### Exercises
1. In the patch email, rewrite the paragraph beginning "For buffered I/O, the writeback code" as a short bulleted list that keeps its main facts.
2. Write out the lines of the records from the line with "right elbow: (851, 493, -38)" to the line with "right knee: (732, 601, -14)", including both of those lines.

**** Excerpted text ****

From: "Darrick J. Wong" <djwong@kernel.org>
To: Christoph Hellwig <hch@lst.de>
Cc: Carlos Maiolino <cem@kernel.org>,
Christian Brauner <brauner@kernel.org>, Jan Kara <jack@suse.cz>,
"Martin K. Petersen" <martin.petersen@oracle.com>,
linux-kernel@vger.kernel.org, linux-xfs@vger.kernel.org,
linux-fsdevel@vger.kernel.org, linux-raid@vger.kernel.org,
linux-block@vger.kernel.org
Subject: Re: [PATCH 4/4] xfs: fallback to buffered I/O for direct I/O when stable writes are required
Date: Wed, 29 Oct 2025 08:53:06 -0700 [thread overview]
Message-ID: <20251029155306.GC3356773@frogsfrogsfrogs> (raw)
In-Reply-To: <20251029071537.1127397-5-hch@lst.de>
On Wed, Oct 29, 2025 at 08:15:05AM +0100, Christoph Hellwig wrote:
> Inodes can be marked as requiring stable writes, which is a setting
> usually inherited from block devices that require stable writes. Block
> devices require stable writes when the drivers have to sample the data
> more than once, e.g. to calculate a checksum or parity in one pass, and
> then send the data on to a hardware device, and modifying the data
> in-flight can lead to inconsistent checksums or parity.
>
> For buffered I/O, the writeback code implements this by not allowing
> modifications while folios are marked as under writeback, but for
> direct I/O, the kernel currently does not have any way to prevent the
> user application from modifying the in-flight memory, so modifications
> can easily corrupt data despite the block driver setting the stable
> write flag. Even worse, corruption can happen on reads as well,
> where concurrent modifications can cause checksum mismatches, or
> failures to rebuild parity. One application known to trigger this
> behavior is Qemu when running Windows VMs, but there might be many
> others as well. xfstests can also hit this behavior, not only in the
> specifically crafted patch for this (generic/761), but also in
> various other tests that mostly stress races between different I/O
> modes, which generic/095 being the most trivial and easy to hit
> one.
>
> Fix XFS to fall back to uncached buffered I/O when the block device
> requires stable writes to fix these races.
>
> Signed-off-by: Christoph Hellwig <hch@lst.de>
> ---
> fs/xfs/xfs_file.c | 54 +++++++++++++++++++++++++++++++++++++++--------
> fs/xfs/xfs_iops.c | 6 ++++++
> 2 files changed, 51 insertions(+), 9 deletions(-)

**** Exercise input ****

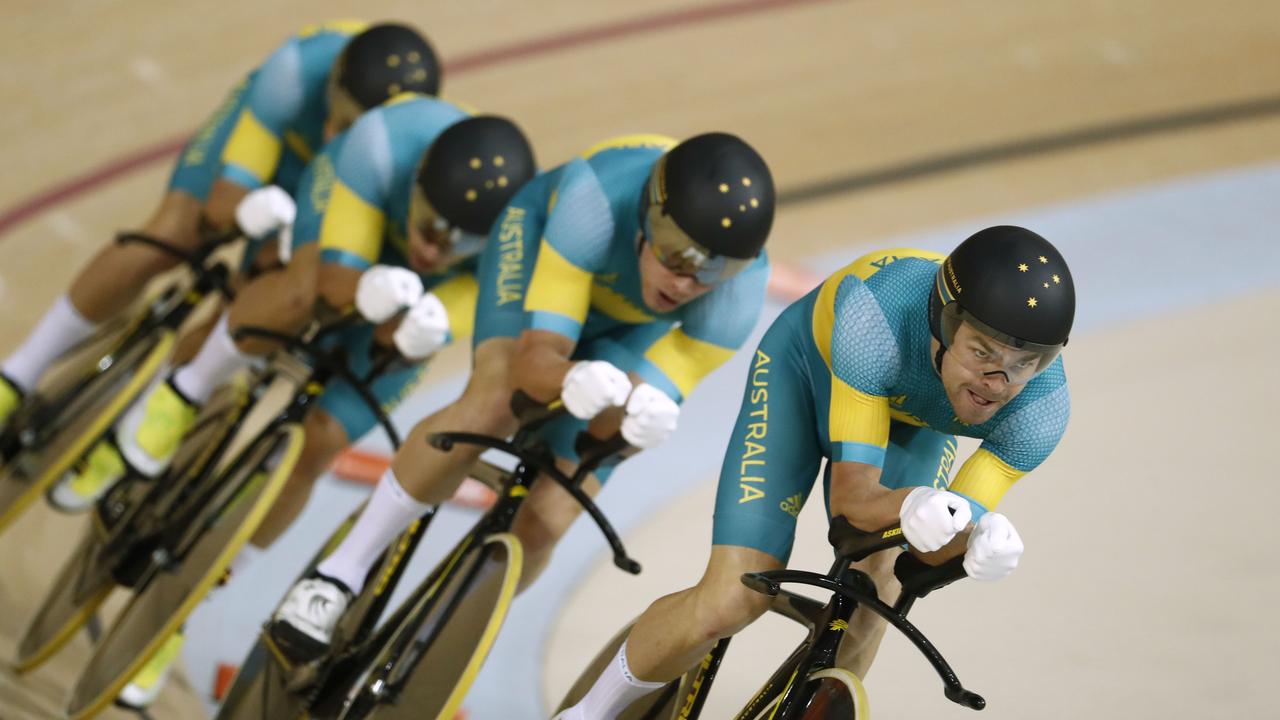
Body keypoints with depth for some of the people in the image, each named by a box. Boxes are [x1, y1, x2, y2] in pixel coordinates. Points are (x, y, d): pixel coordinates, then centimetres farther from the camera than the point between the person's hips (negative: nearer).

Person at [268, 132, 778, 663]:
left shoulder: (740, 286, -36)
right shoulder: (600, 195, -42)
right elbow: (536, 357, -41)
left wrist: (639, 418, -55)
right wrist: (576, 382, -64)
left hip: (633, 333, 2)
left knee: (543, 523, -13)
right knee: (496, 400, -34)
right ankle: (340, 576, -19)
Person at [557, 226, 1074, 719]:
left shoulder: (1042, 409, -34)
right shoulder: (878, 314, -43)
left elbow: (934, 548, -28)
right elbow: (851, 493, -38)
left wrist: (979, 540, -51)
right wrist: (914, 507, -60)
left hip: (915, 423, 3)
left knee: (877, 577, -22)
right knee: (732, 601, -14)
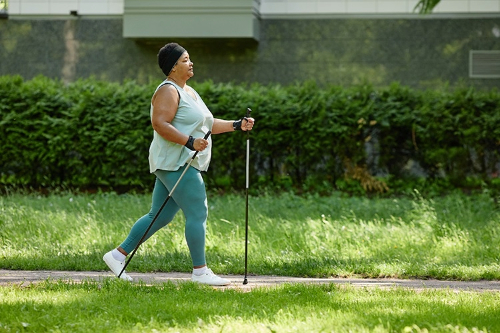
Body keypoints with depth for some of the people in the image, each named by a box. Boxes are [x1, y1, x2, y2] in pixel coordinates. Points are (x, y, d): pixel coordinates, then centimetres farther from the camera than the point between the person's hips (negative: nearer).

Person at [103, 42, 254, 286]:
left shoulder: (188, 92, 21)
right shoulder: (168, 91, -11)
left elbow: (206, 124, 27)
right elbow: (159, 124, -23)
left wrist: (237, 126, 19)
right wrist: (189, 142, -28)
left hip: (184, 163, 10)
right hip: (175, 163, -10)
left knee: (159, 216, 11)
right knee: (197, 213, -8)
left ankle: (118, 254, 16)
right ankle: (200, 271, -1)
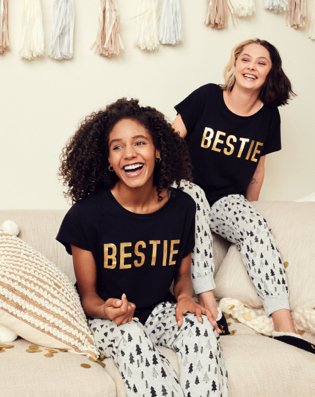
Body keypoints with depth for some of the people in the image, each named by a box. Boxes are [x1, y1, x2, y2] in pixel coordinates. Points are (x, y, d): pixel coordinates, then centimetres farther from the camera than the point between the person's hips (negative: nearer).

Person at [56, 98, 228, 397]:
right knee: (131, 337, -35)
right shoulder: (86, 214, -15)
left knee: (201, 327, -28)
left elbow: (182, 273, 9)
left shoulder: (182, 206, -6)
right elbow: (87, 295, -6)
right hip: (109, 320, -2)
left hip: (161, 311, 3)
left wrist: (185, 299, -13)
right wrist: (107, 310, -29)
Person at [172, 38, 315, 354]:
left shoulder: (269, 115, 5)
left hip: (228, 200, 2)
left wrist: (248, 207, 19)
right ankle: (208, 304, -39)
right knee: (194, 195, -37)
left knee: (256, 225, -29)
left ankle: (284, 325, -37)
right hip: (187, 192, -2)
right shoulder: (207, 97, -5)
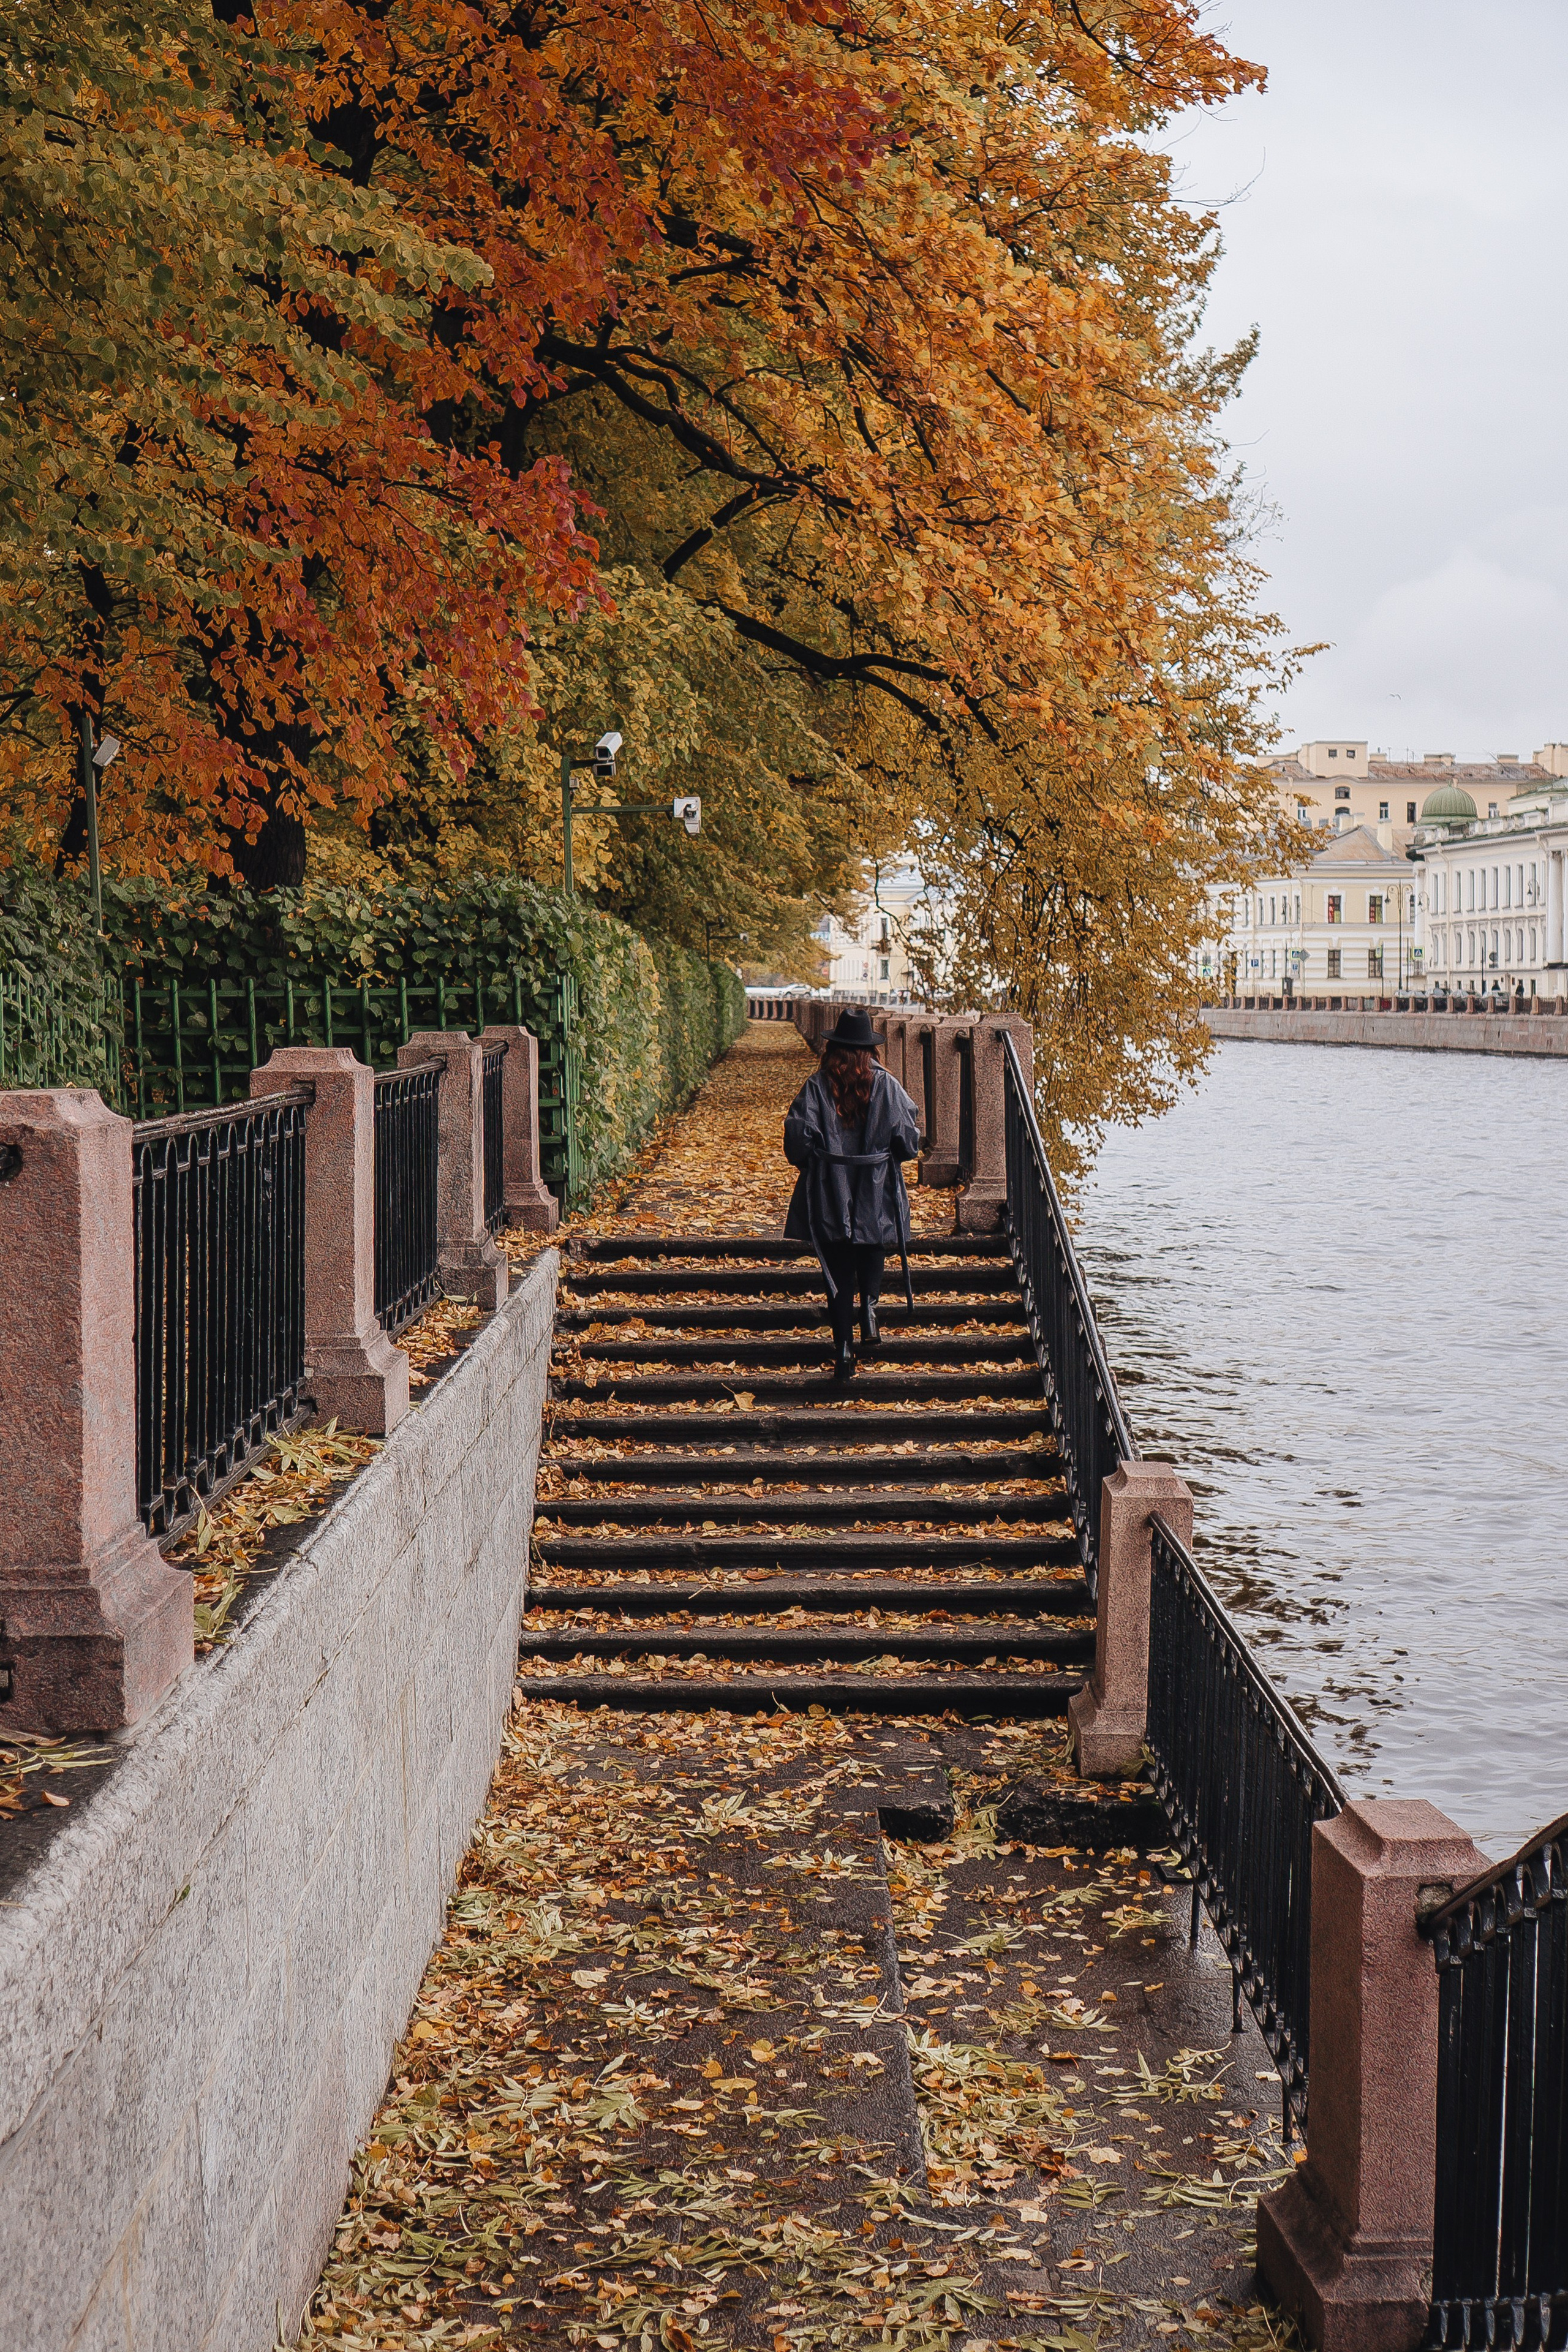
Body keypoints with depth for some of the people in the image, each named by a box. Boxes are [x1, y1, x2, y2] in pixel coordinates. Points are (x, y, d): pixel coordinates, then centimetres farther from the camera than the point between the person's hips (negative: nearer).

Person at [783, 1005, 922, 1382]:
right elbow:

****

### Solved tasks
1.
- Buffered I/O: the writeback code prevents modifications while folios are marked as under writeback.
- Direct I/O: the kernel currently has no way to stop the user application from modifying in-flight memory, so data can be corrupted even when the block driver sets the stable write flag.
- Reads are affected too: concurrent modifications can cause checksum mismatches or failures to rebuild parity.
- Qemu running Windows VMs is known to trigger this, and there may be many other applications that do.
- xfstests also hits it, both in the specially crafted test generic/761 and in other tests that stress races between I/O modes. Of these, generic/095 is the most trivial and easiest to hit.

2.
right elbow: (851, 493, -38)
left wrist: (979, 540, -51)
right wrist: (914, 507, -60)
left hip: (915, 423, 3)
left knee: (877, 577, -22)
right knee: (732, 601, -14)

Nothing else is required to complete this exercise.